Investigação denuncia milhares de alunos chineses infiltrados em universidades da UE. Pequim financia estudos em áreas consideradas críticas

Enquanto a Europa tem tomado sérias medidas para blindar setores como a energia, a defesa ou a indústria da eventual espionagem chinesa, áreas como o ensino ficaram ‘destapadas’ e estão a ser aproveitadas como fraqueza, permitindo que o regime de Pequim consiga infiltrar milhares de alunos em universidades europeias, que depois voltam para a China para serem recrutados e aplicarem tudo o que aprenderam.

Verifica-se, assinala o ABC, um crescimento do número de estudantes chineses em universidades por toda a Europa, e alguns escândalos vão surgindo e fazendo soar os alarmes para o que é a estratégia da China.

A Universidade de Darmstadt, na Alemanha, publicou em 2021 uma investigação que permite melhorar a tecnologia que monitoriza pessoas em movimento: a equipa era liderada por um alemão e composta por quatro investigadores chineses, da Universidade Nacional de Tecnologia de Defesa (NUDT), que pertence ao exército chinês.
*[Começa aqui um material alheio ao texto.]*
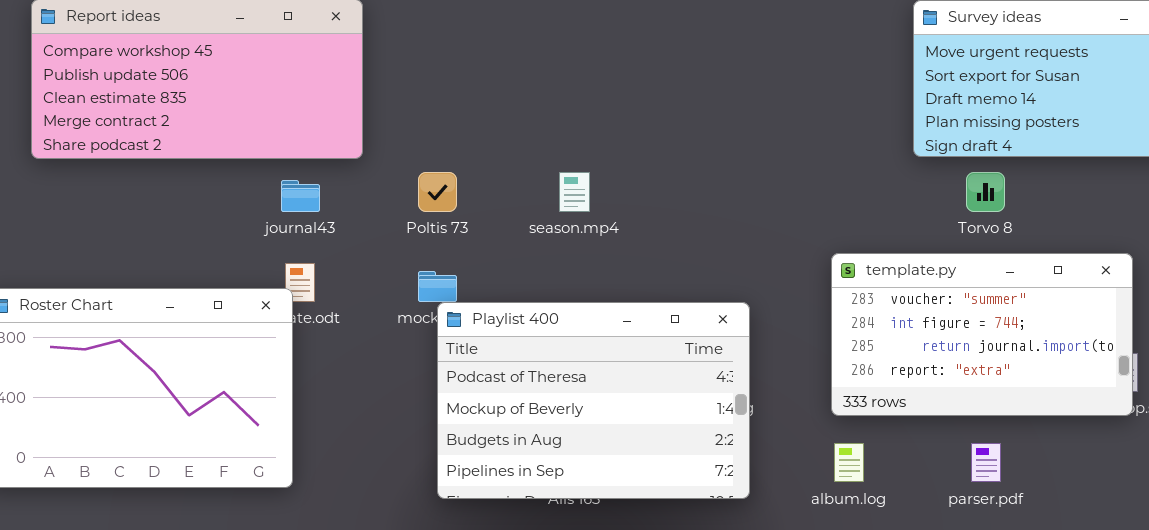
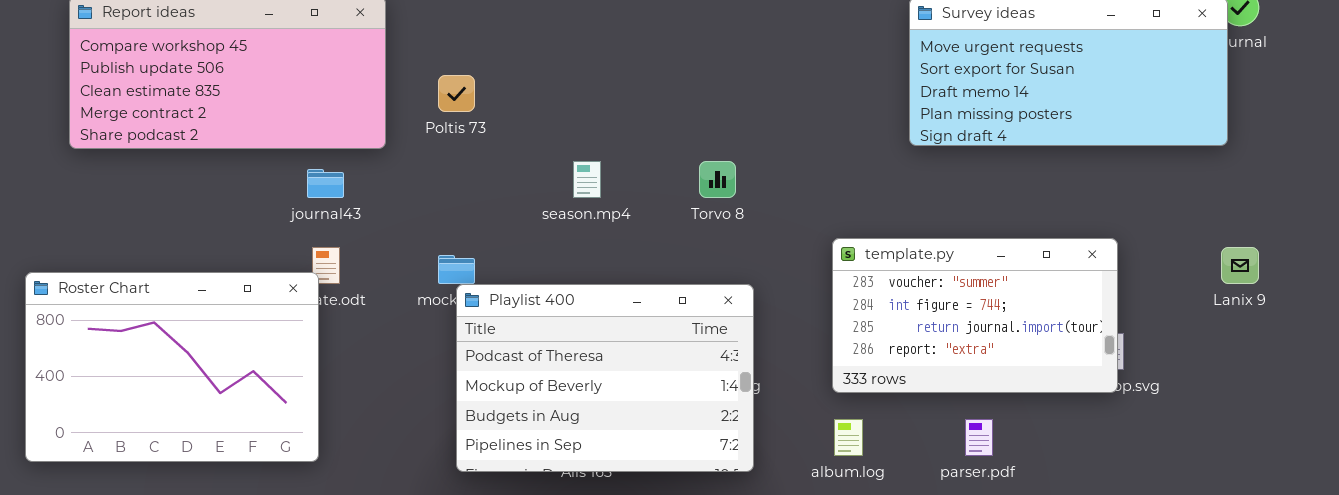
Poltis 73: [418,172,457,212] -> [438,75,475,112], moved
Torvo 8: [966,172,1005,212] -> [699,161,736,198], moved

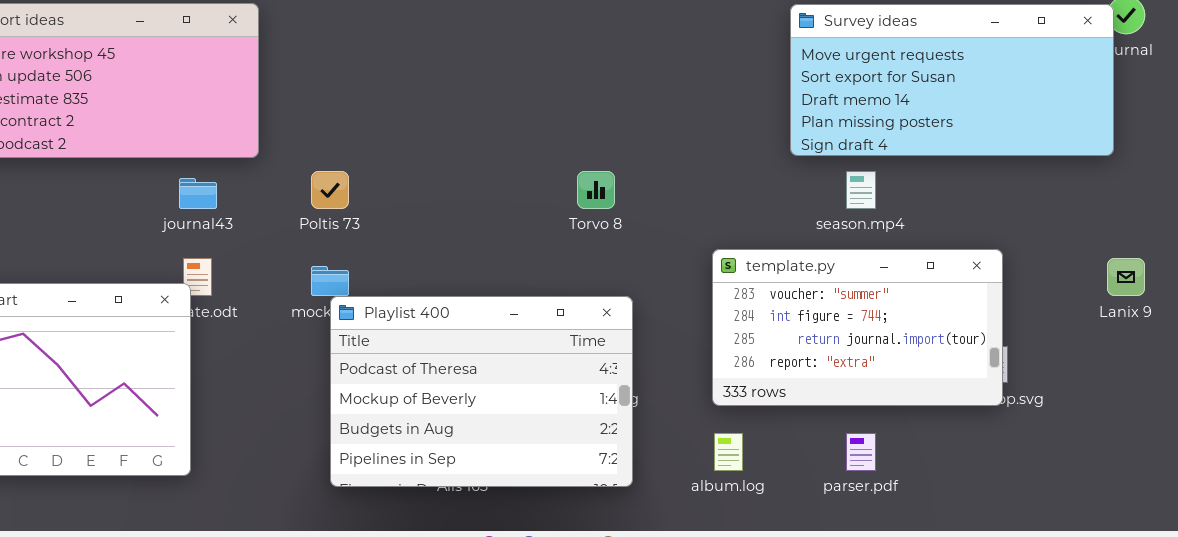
Poltis 73: [438,75,475,112] -> [311,171,349,209], moved
season.mp4: [573,161,601,198] -> [846,171,876,209], moved

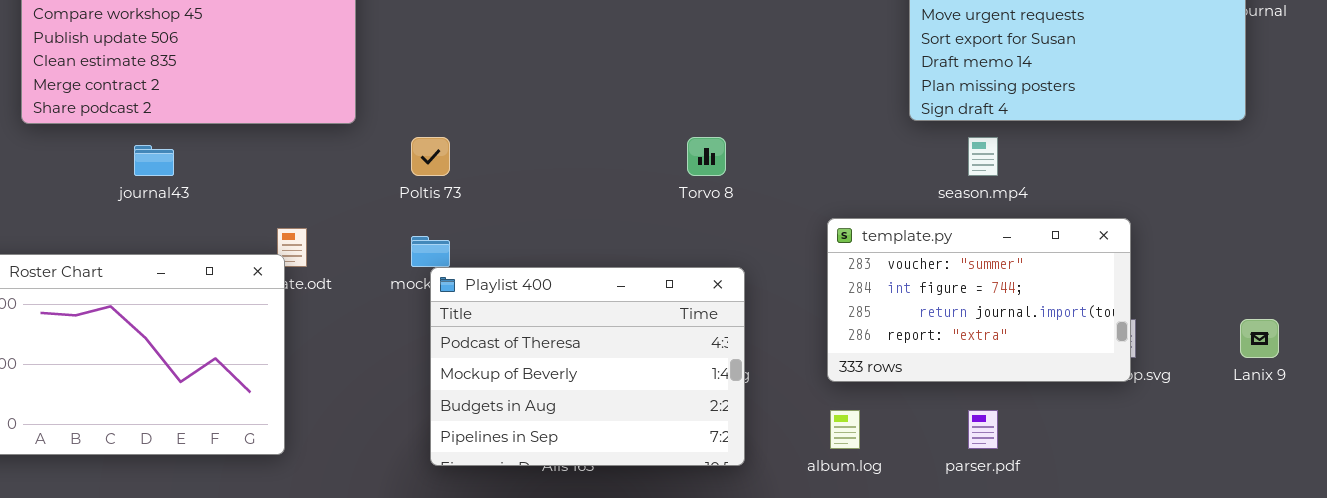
journal43: [179,178,217,209] -> [134,145,174,176], moved
Lanix 9: [1107,258,1145,296] -> [1240,319,1279,358], moved

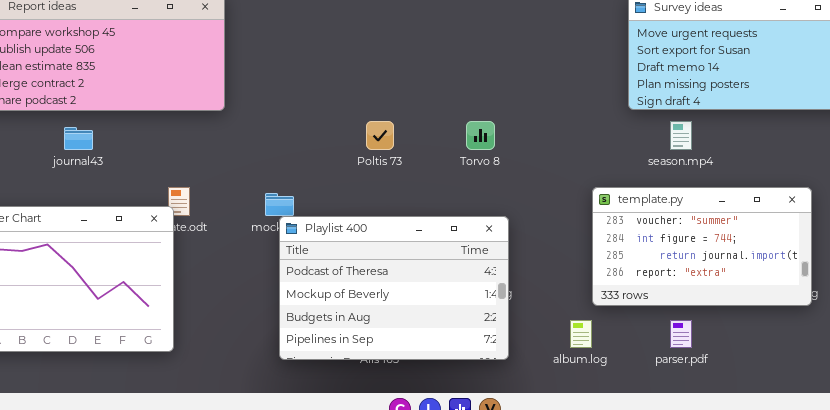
Poltis 73: [411,137,450,176] -> [366,121,394,150], moved
template.py: [827,218,1131,382] -> [592,187,812,306], moved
Um dos chineses que participou no estudo é agora professor na NUDT e está a usar o conhecimento apreendido para melhorar as capacidades de vigilância do Partido Comunista Chinês e do seu aparelho.

Outro caso: o Centro Cultural de Direitos Humanos da Universidade VU de Amsterdão foi encerrado, depois de um comité independente ter apurado que o organismo tinha recebido mais de 300 mil euros da China para uma investigação cujos resultados ‘mascaravam’ o desrespeito pelos direitos humanos pelo regime de Pequim.

Estes e outros casos motivaram a Associação de Assuntos Internacionais, com sede em Praga a desenvolver um estudo, com o objetivo de alertar para o esquema da China disponibilizar dinheiro a instituições científicas na UE em troca de resultados de investigação, a serem aplicados em tecnologia civil e militar. “Os documentos chineses são claros sobre as áreas de interesse para o país: incluem inteligência artificial, tecnologias quânticas, circuitos integrados, investigação aeroespacial, investigação de novos materiais, neurociência e biotecnologia”, esclarece a autora do estudo, Ivana Karásková.

A responsável, destaca que é preocupante que a UE não tenha uma forma coerente e acordada para proteger a ciência e a investigação da espionagem chinesa. Na República Checa, os investigadores encontraram mais de 200 projetos de investigação com financiamento exclusivamente vindo da China.

Neste e em muitos outros casos, falamos de alunos ou agentes do Programa dos Mil Talentos, cujo objetivo é recrutar investigadores no estrangeiro, em áreas científicas específicas. Este programa prevê que os envolvidos recebam diretamente dinheiro, apoio e financiamento da Comissão Militar Central, a autoridade máxima das forças chinesas.

O estudo apurou também que 284 estudiosos austríacos estão a trabalhar em investigações financiadas a 100% pela China, enquanto na Eslováquia contam-se 18 investigações com financiamento total chinês. Os investigadores acreditam que esta seja uma realidade repetida em todos os quase todos os países europeus, em maior ou menor escala.

Os cientistas defendem que qualquer cooperação europeia com universidades chinesas deveria também ter associada uma avaliação global de riscos para a segurança nacional de cada país da UE. No início de 2022, a Comissão Europeia pareceu ‘avisar’ que estava alerta para o problema, e publicou um conjunto de ferramentas para começar a trabalhar com os vários países, em conjunto, para combater a interferência estrangeira no setor da investigação e inovação científica. Mas, até ao momento, ainda não há uma resposta acordada entre os vários Estados-membros da UE.

A investigação preliminar ‘China Science Investigation’ aponta ainda dados de estudos com financiamento chinês e com alunos da NUDT envolvidos, em vários países europeus: 1389 no Reino Unido , 349 na Alemanha, 288 na Holanda, 230 na Suécia, 175 em França e 149 em Espanha.